━━━ Brano dell'esercizio ━━━
Per tornare a Giorgio Caprino va detto che uno degli aspetti più affascinanti, tra l’altro, di questo modo di intendere e quindi di fare poesia, è appunto lo sguardo intenso e vivificante che il poeta fa del linguaggio. La parola si accosta alla nota musicale e il linguaggio verbale si fa figura musicale , quasi una espressione matematica e geometrica che mette assieme proporzione e variabilità, che poi in definitiva sono specificità e meccanismi dell’arte musicale che predilige fortemente i silenzi, gli intervalli costitutivi e costruttivi. A volte il peso della lingua diventa più forte , più acuto con il suo carico di contingenza e significanze per la storia che le parole hanno alle loro spalle. Altre volte ,perduta la fiducia nella possibilità conoscitiva della parola e del suo ruolo di esplorazione, si arriva ad accettare, non del tutto pacificamente ,che la parola poetica, considerata come ontologicamente imperfetta, si espanda e si dissolva come ‘puro suono’. Mi sembra interessante riportare alcune parole dello stesso Caproni, tratte da un intervento risalente al 1986, in cui è possibile rinvenire il significato profondo di un percorso poetico e letterario vissuto all’insegna di una costante ‘nostalgia della musica’: «I miei studi cominciarono nel campo della musica, voglio dire i miei studi regolari, perché per tutto il resto sono un irregolare, e quando mi accorsi che verso la musica avevo una vera vocazione allora l’abbandonai e continuai a fare il ‘paroliere’. Penso però che la vera forma d’arte, di vero pensiero, sia la musica soltanto, la musica per me è la suprema espressione di pensiero, il pensiero senza la contaminazione della parola, pensiero puro. […] La musica va oltre la parola. […] Sono quindi un musicista mancato che fa il ‘paroliere’» . Il mondo ha bisogno di poeti. Interviste e auto commenti. 1948-1990, a cura di Melissa Rota, Firenze University Press, 2014.
Si sente in queste sue affermazioni una progressiva sfiducia del poeta nei confronti della parola. Ma allo stesso tempo si ricavano informazioni utili per interpretare correttamente la presenza costante di suggestioni di tipo musicale all’interno dei suoi versi , specie nei libri dell’ultimo periodo (Il muro della terra, Il franco cacciatore, Il conte di Kevenhüller), che offrono nella loro struttura la caratteristica di un “ libretto d’opera “ in cui i riferimenti continui alla dimensione musicale si infittiscono fino ad assumere e acquisire un carattere strutturale.
Ecco allora una poesia da Il franco cacciatore (1982) nel quale l’autore in modo chiarissimo esprime il suo scetticismo attraverso una vera e propria indagine metalinguistica , sul fatto che le parole possano rendere la realtà delle cose :
Le parole. Già.
━━━ Sezione dati ━━━
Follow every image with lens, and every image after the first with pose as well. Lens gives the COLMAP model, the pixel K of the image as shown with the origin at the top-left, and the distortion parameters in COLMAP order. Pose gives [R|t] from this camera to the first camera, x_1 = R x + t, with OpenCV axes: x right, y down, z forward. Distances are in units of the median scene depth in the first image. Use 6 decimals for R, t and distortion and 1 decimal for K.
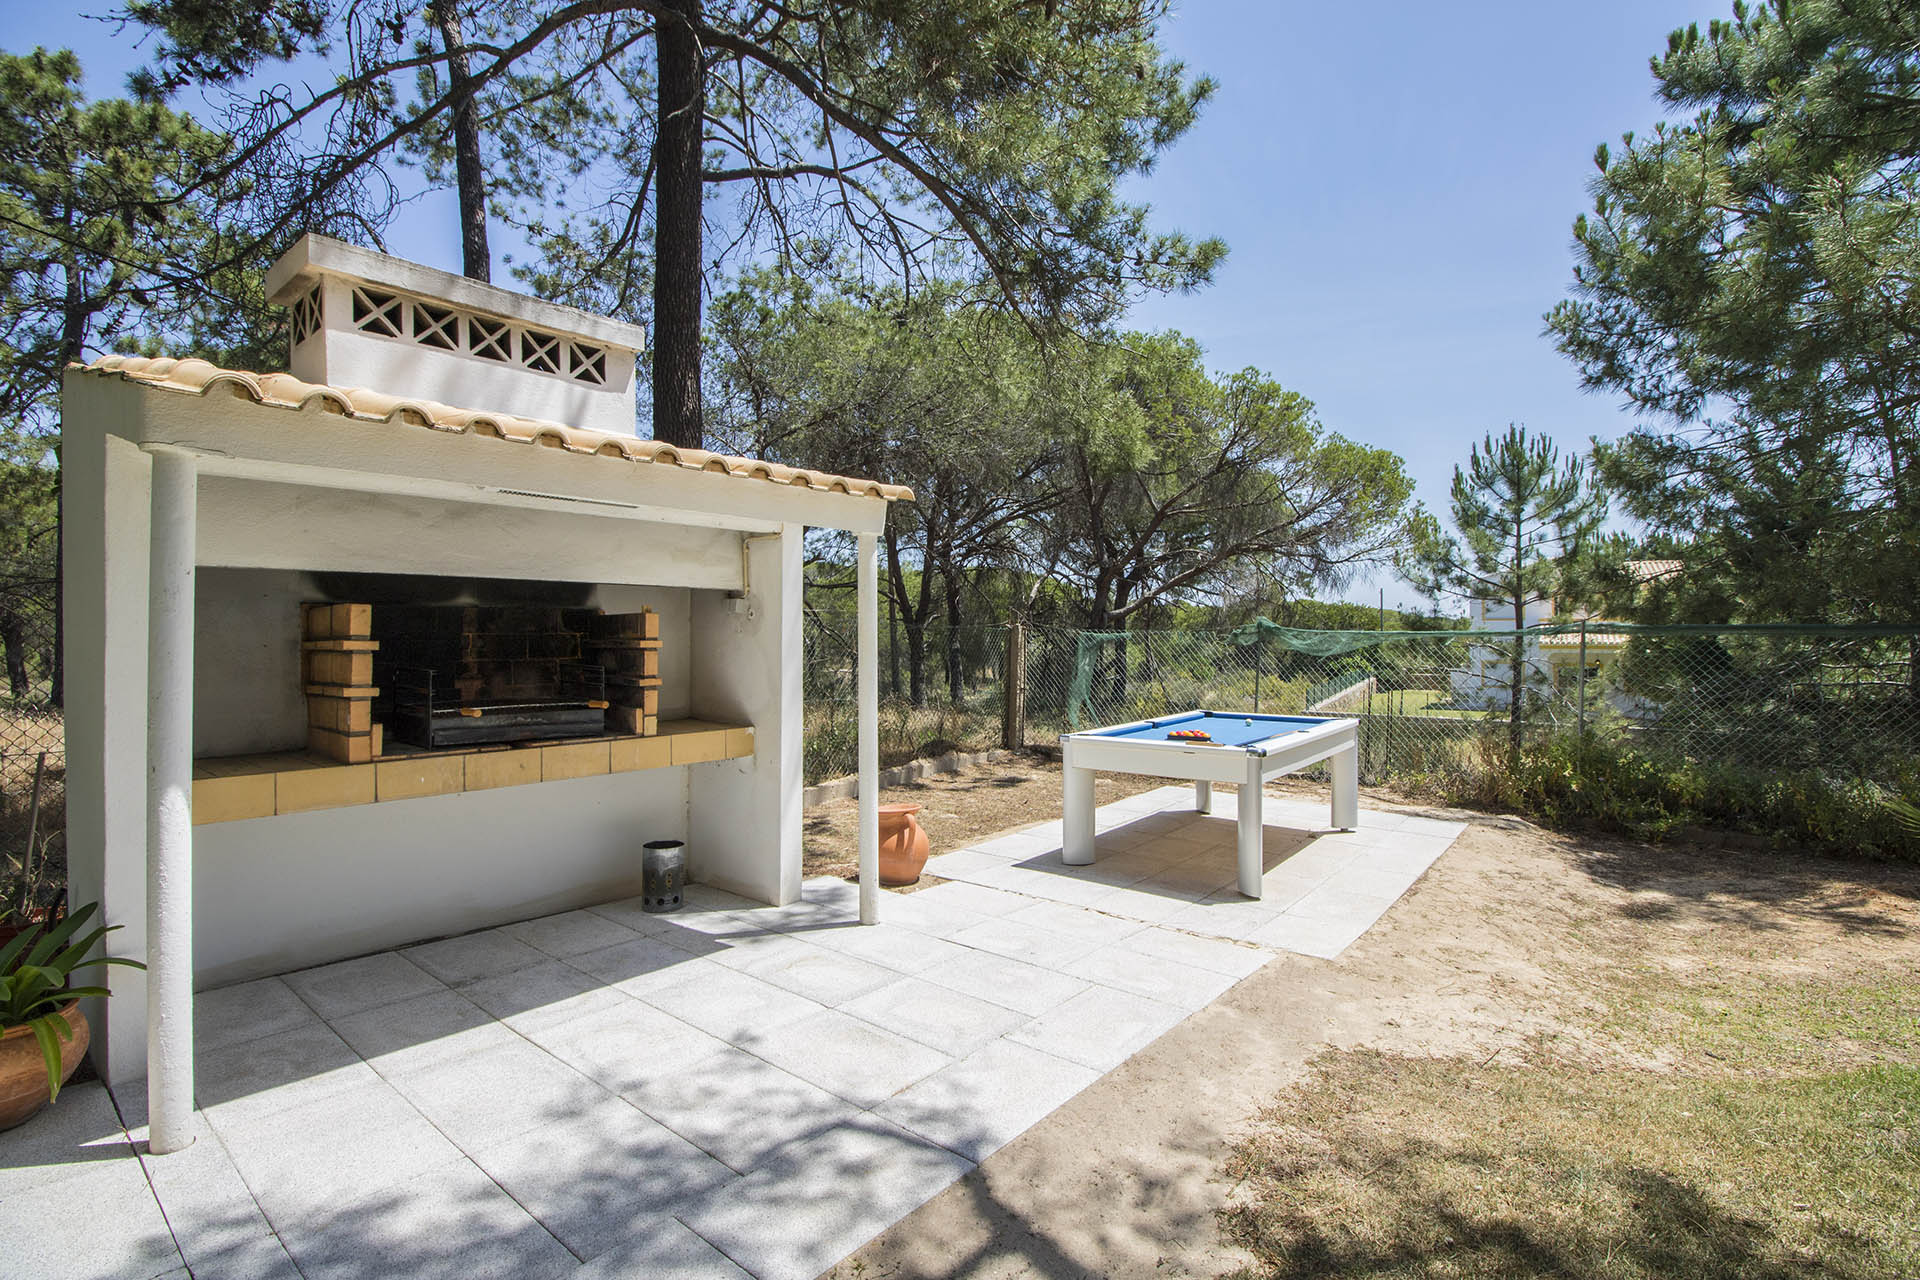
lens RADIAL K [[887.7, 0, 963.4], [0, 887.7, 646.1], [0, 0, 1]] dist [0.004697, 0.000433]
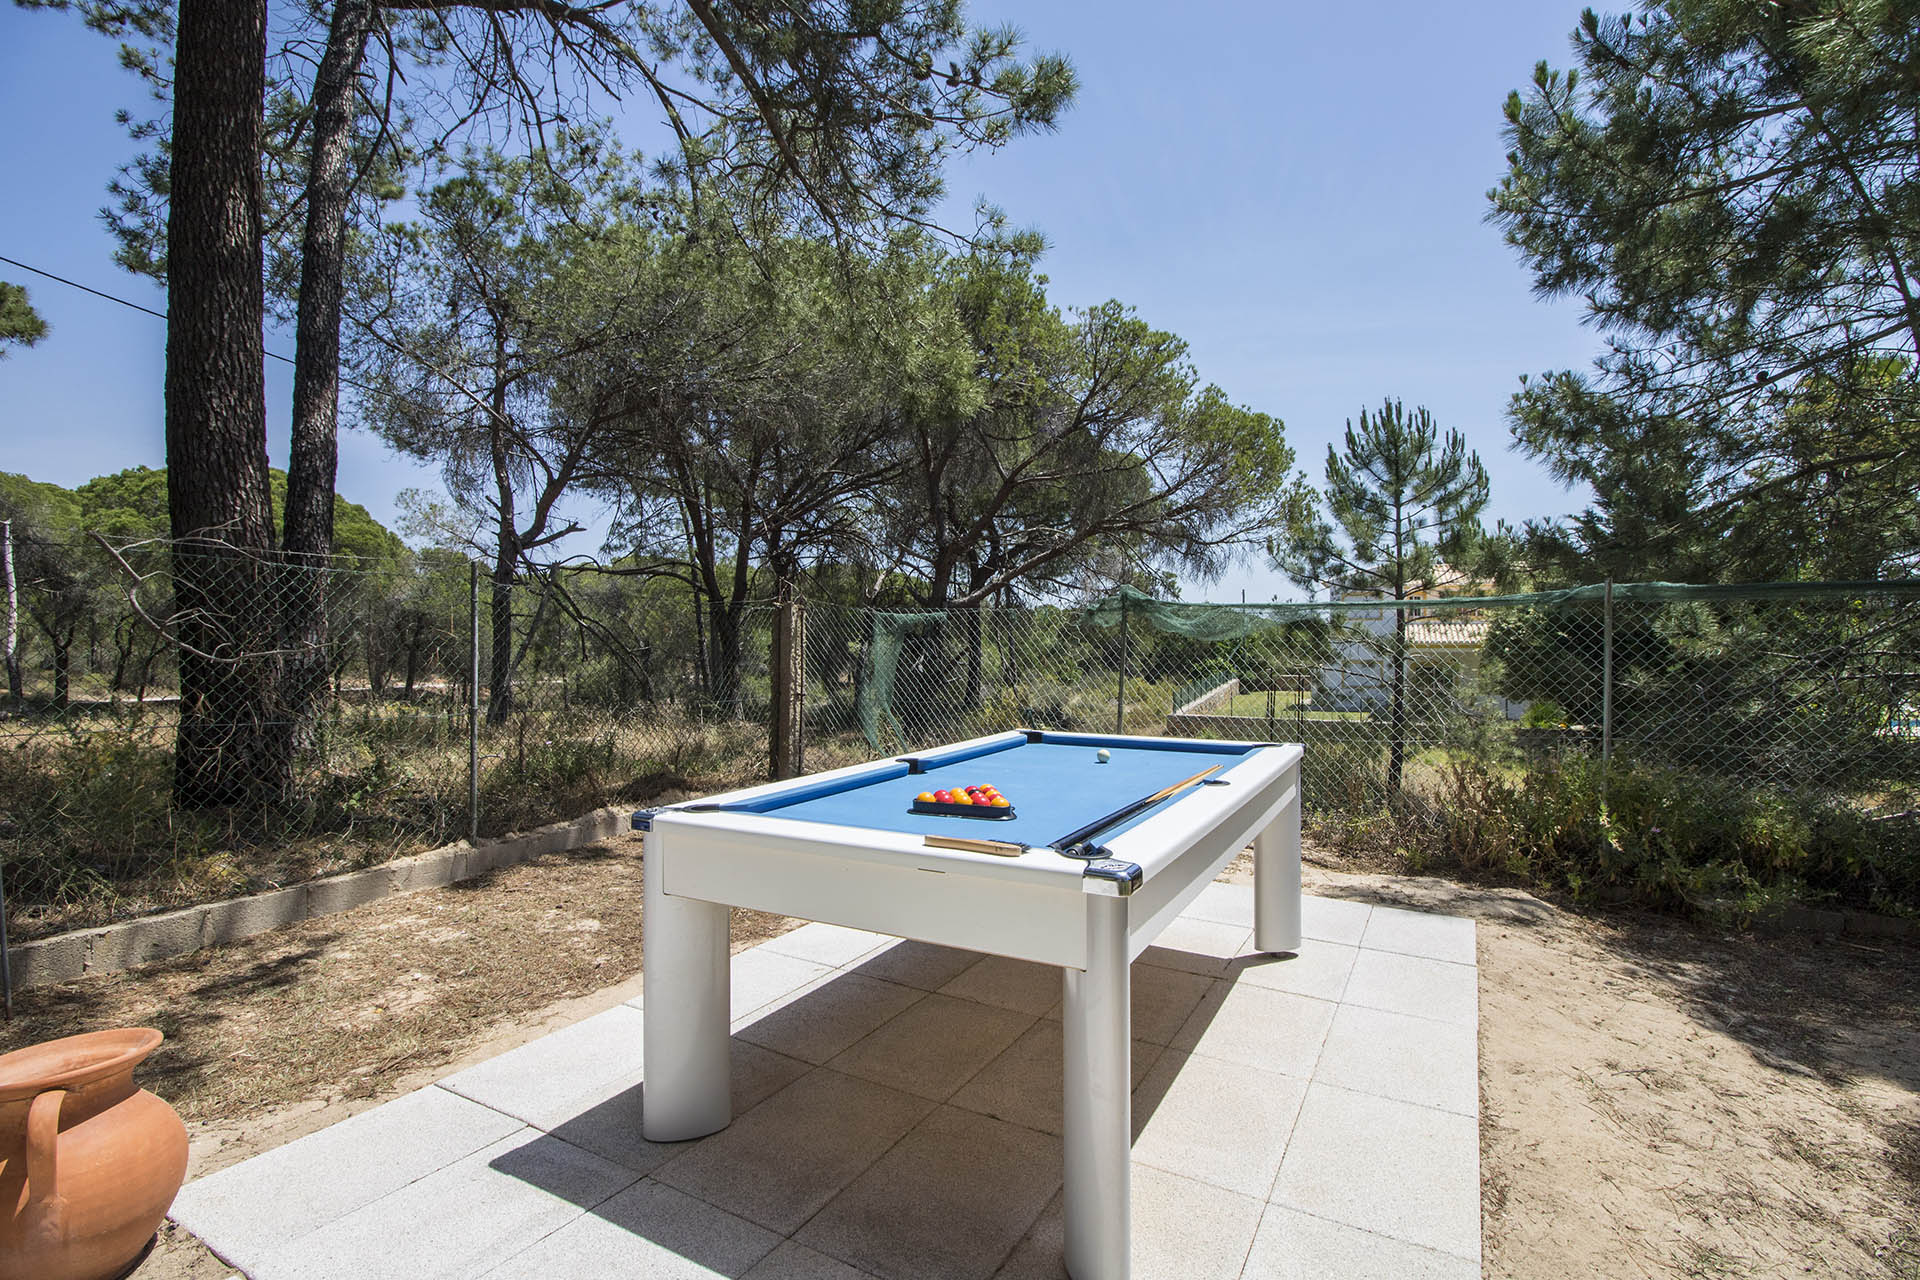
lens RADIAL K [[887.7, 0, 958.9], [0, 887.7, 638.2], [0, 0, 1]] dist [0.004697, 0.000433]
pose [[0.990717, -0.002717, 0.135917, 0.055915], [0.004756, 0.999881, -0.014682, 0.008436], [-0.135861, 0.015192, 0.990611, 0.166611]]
━━━
**Consegna:** Prosegui il brano su Caproni e la musica, riprendendo subito dopo l'ultima riga.

**Risultato dell'esercizio:**
Dissolvono l’oggetto.
Come la nebbia gli alberi,
il fiume: il traghetto.
Oppure il brano seguente (da Poesie disperse postume):
La mia ricerca è tutta
lume di candela. Duole
come nella mente duole
il muro delle parole.
O ancora come in Gastronomica, tratta da Res amissa (1991):
Le parole vive.
Le parole ardenti.
Le parole mute
rimaste tra i denti.
Daniela Baroncini in “Caproni e la musica” a proposito della scoperta della musica da parte del poeta scrive : “La vocazione musicale di Caproni si manifesta precocemente negli anni della prima giovinezza e si affina attraverso l’arduo studio del violino e l’esercizio della composizione. E sono anni di strenua educazione alla musica del latino e dei classici della poesia italiana, tra i quali Dante viene eletto come maestro di composizione anche musicale.
La scoperta della poesia appare legata all’apprendistato giovanile, in particolare agli esercizi di armonia e di composizione dei corali a quattro voci che il maestro Trovati gli assegnava. Poi i versi si sostituiscono spontaneamente alle parole attinte ai classici più piani e musicabili, come il Poliziano, il Tasso dei madrigali e il Rinuccini.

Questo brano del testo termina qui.